The company comments that it is still seeing strength in a number of consumer-related applications in its flexible packaging division, particularly in food, beverage and personal and home care; however, it has noted somewhat weaker trading with customers in building and construction industries, while there is a “mixed picture” in industrial and other end-uses.
With the exception of the temporary closure of the Merebank paper mill and temporary closures or other production interruptions at a small number of Mondi’s paper bags converting plants, all the company’s facilities have been in operation throughout the first quarter.
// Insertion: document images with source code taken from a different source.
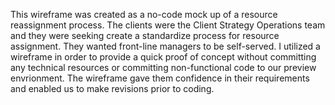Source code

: This wireframe was created as a no-code mock up of a resource reassignment process. The clients were the Client Strategy Operations team and they were seeking create a standardize process for resource assignment. They wanted front-line managers to be self-served. I utilized a wireframe in order to provide a quick proof of concept without committing any technical resources or committing non-functional code to our preview envrionment. The wireframe gave them confidence in their requirements and enabled us to make revisions prior to coding.
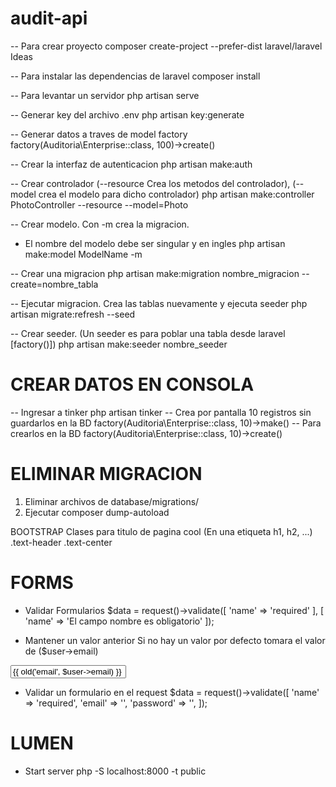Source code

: # audit-api

-- Para crear proyecto
composer create-project --prefer-dist laravel/laravel Ideas

-- Para instalar las dependencias de laravel
composer install

-- Para levantar un servidor
php artisan serve

-- Generar key del archivo .env
php artisan key:generate

-- Generar datos a traves de model factory
factory(Auditoria\Enterprise::class, 100)->create()

-- Crear la interfaz de autenticacion
php artisan make:auth

-- Crear controlador (--resource Crea los metodos del controlador), (--model crea el modelo para dicho controlador)
php artisan make:controller PhotoController --resource --model=Photo

-- Crear modelo. Con -m crea la migracion.
* El nombre del modelo debe ser singular y en ingles
php artisan make:model ModelName -m

-- Crear una migracion
php artisan make:migration nombre_migracion --create=nombre_tabla

-- Ejecutar migracion. Crea las tablas nuevamente y ejecuta seeder
php artisan migrate:refresh --seed

-- Crear seeder. (Un seeder es para poblar una tabla desde laravel [factory()])
php artisan make:seeder nombre_seeder

# CREAR DATOS EN CONSOLA
-- Ingresar a tinker
        php artisan tinker
-- Crea por pantalla 10 registros sin guardarlos en la BD
        factory(Auditoria\Enterprise::class, 10)->make()
-- Para crearlos en la BD
        factory(Auditoria\Enterprise::class, 10)->create()

# ELIMINAR MIGRACION
1. Eliminar archivos de database/migrations/
2. Ejecutar composer dump-autoload



BOOTSTRAP
Clases para titulo de pagina cool (En una etiqueta h1, h2, ...)
.text-header
.text-center

# FORMS
- Validar Formularios
$data = request()->validate([
        'name' => 'required'
], [
        'name' => 'El campo nombre es obligatorio'
]);

- Mantener un valor anterior
Si no hay un valor por defecto tomara el valor de ($user->email)
<input name="email" value="{{ old('email', $user->email) }}">

- Validar un formulario en el request
$data = request()->validate([
    'name' => 'required',
    'email' => '',
    'password' => '',
]);

# LUMEN
- Start server
php -S localhost:8000 -t public

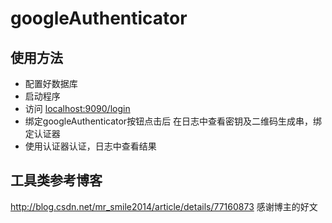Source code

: # googleAuthenticator

## 使用方法
+ 配置好数据库
+ 启动程序
+ 访问 <a href="localhost:9090/login" title="Title">localhost:9090/login</a>
+ 绑定googleAuthenticator按钮点击后 在日志中查看密钥及二维码生成串，绑定认证器
+ 使用认证器认证，日志中查看结果

## 工具类参考博客
<a href="http://blog.csdn.net/mr_smile2014/article/details/77160873">http://blog.csdn.net/mr_smile2014/article/details/77160873</a>
感谢博主的好文
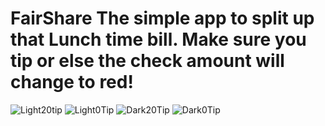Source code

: # FairShare The simple app to split up that Lunch time bill. Make sure you tip or else the check amount will change to red!

![Light20tip](https://github.com/SpightJA/FairShare/assets/43256781/ad8db93b-5a7e-45d6-96a2-2249351eeb62)
![Light0Tip](https://github.com/SpightJA/FairShare/assets/43256781/c3ba5bd7-d9bc-4ecb-99a7-73c0712ed212)
![Dark20Tip](https://github.com/SpightJA/FairShare/assets/43256781/1932f97e-cc8e-4984-be87-b6dc7e0d7190)
![Dark0Tip](https://github.com/SpightJA/FairShare/assets/43256781/08d7f908-dfbd-4c98-876f-1603dce5d047)
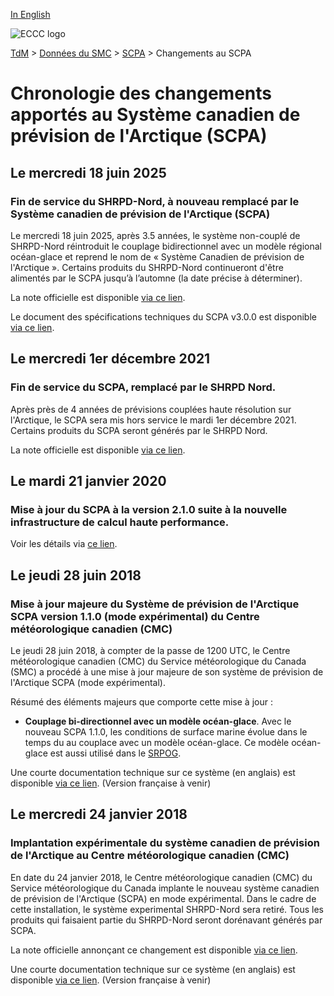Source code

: [In English](changelog_caps_en.md)

![ECCC logo](../../img_eccc-logo.png)

[TdM](../../readme_fr.md) > [Données du SMC](../readme_fr.md) > [SCPA](readme_caps_fr.md) > Changements au SCPA

# Chronologie des changements apportés au Système canadien de prévision de l'Arctique (SCPA)

## Le mercredi 18 juin 2025

### Fin de service du SHRPD-Nord, à nouveau remplacé par le Système canadien de prévision de l'Arctique (SCPA)

Le mercredi 18 juin 2025, après 3.5 années, le système non-couplé de SHRPD-Nord réintroduit le couplage bidirectionnel avec un modèle régional océan-glace et reprend le nom de « Système Canadien de prévision de l'Arctique ». Certains produits du SHRPD-Nord continueront d'être alimentés par le SCPA jusqu’à l’automne (la date précise à déterminer).

La note officielle est disponible [via ce lien](https://dd.meteo.gc.ca/doc/genots/2025/06/18/NOCN03_CWAO_181500___38690).

Le document des spécifications techniques du SCPA v3.0.0 est disponible [via ce lien](https://collaboration.cmc.ec.gc.ca/cmc/cmoi/product_guide/docs/tech_specifications/tech_specifications_CAPS_3.0.0_f.pdf).

## Le mercredi 1er décembre 2021

### Fin de service du SCPA, remplacé par le SHRPD Nord. 

Après près de 4 années de prévisions couplées haute résolution sur l'Arctique, le SCPA sera mis hors service le mardi 1er décembre 2021.  Certains produits du SCPA seront générés par le SHRPD Nord.

La note officielle est disponible [via ce lien](https://dd.meteo.gc.ca/doc/genots/2021/11/26/NOCN03_CWAO_262118___50159).

## Le mardi 21 janvier 2020

### Mise à jour du SCPA à la version 2.1.0 suite à la nouvelle infrastructure de calcul haute performance. 

Voir les détails via [ce lien](../changelog_multisystems_fr.md).

## Le jeudi 28 juin 2018

### Mise à jour majeure du Système de prévision de l'Arctique SCPA version 1.1.0 (mode expérimental) du Centre météorologique canadien (CMC)

Le jeudi 28 juin 2018, à compter de la passe de 1200 UTC, le Centre météorologique canadien (CMC) du Service météorologique du Canada (SMC) a procédé à une mise à jour majeure de son système de prévision de l'Arctique SCPA (mode expérimental).

Résumé des éléments majeurs que comporte cette mise à jour :

* __Couplage bi-directionnel avec un modèle océan-glace__. Avec le nouveau SCPA 1.1.0, les conditions de surface marine évolue dans le temps du au couplace avec un modèle océan-glace. Ce modèle océan-glace est aussi utilisé dans le [SRPOG](/../nwp_riops/changelog_riops_fr.md).

Une courte documentation technique sur ce système (en anglais) est disponible [via ce lien](https://collaboration.cmc.ec.gc.ca/cmc/CMOI/product_guide/docs/tech_specifications/CAPS-100_factsheet.pdf). (Version française à venir)

## Le mercredi 24 janvier 2018

### Implantation expérimentale du système canadien de prévision de l'Arctique au Centre météorologique canadien (CMC)

En date du 24 janvier 2018, le Centre météorologique canadien (CMC) du Service météorologique du Canada implante le nouveau système canadien de prévision de l'Arctique (SCPA) en mode expérimental. Dans le cadre de cette installation, le système experimental SHRPD-Nord sera retiré. Tous les produits qui faisaient partie du SHRPD-Nord seront dorénavant générés par SCPA.

La note officielle annonçant ce changement est disponible [via ce lien](https://dd.meteo.gc.ca/doc/genots/2018/01/24/NOCN03_CWAO_241435___00012).

Une courte documentation technique sur ce système (en anglais) est disponible [via ce lien](https://collaboration.cmc.ec.gc.ca/cmc/CMOI/product_guide/docs/tech_specifications/CAPS-100_factsheet.pdf). (Version française à venir)
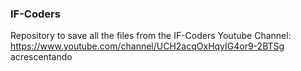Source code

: ### IF-Coders
Repository to save all the files from the IF-Coders Youtube Channel: https://www.youtube.com/channel/UCH2acqOxHqyIG4or9-2BTSg
acrescentando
Mondi affirms that supply chain issues have been manageable, although the company is starting to see delays and increased costs in logistics.
“The potential impacts of Covid-19 remain very unclear and the pace of change means any effect on operations and the group’s financial performance for the year is difficult to predict,” Mondi states.
To conserve cash, the company has postponed non-essential capital expenditure (capex) and slowed down some of its major capital projects. Resultantly, the company expects to spend €600-million in capex for the year, instead of the previously planned €700-million to €800-million capex budget.
Mondi warns that this will likely cause delays to the commissioning of certain capital investment projects.
Mondi currently has a liquidity position of about €1.5-billion, comprising €705-million of undrawn committed debt facilities and cash of about €800-million.
“Mondi is a resilient business offering packaging and other products for daily consumer needs, and delivering essential services to the communities around its larger operations. We delivered a robust performance in the first quarter and in this regard my thanks go to all our colleagues for their courage and commitment during these challenging times.
“The group is financially strong with a robust liquidity position and capital structure. However, in these unprecedented times we are taking appropriate actions to ensure we remain well-placed to withstand an extended period of uncertainty,” CEO Andrew King says.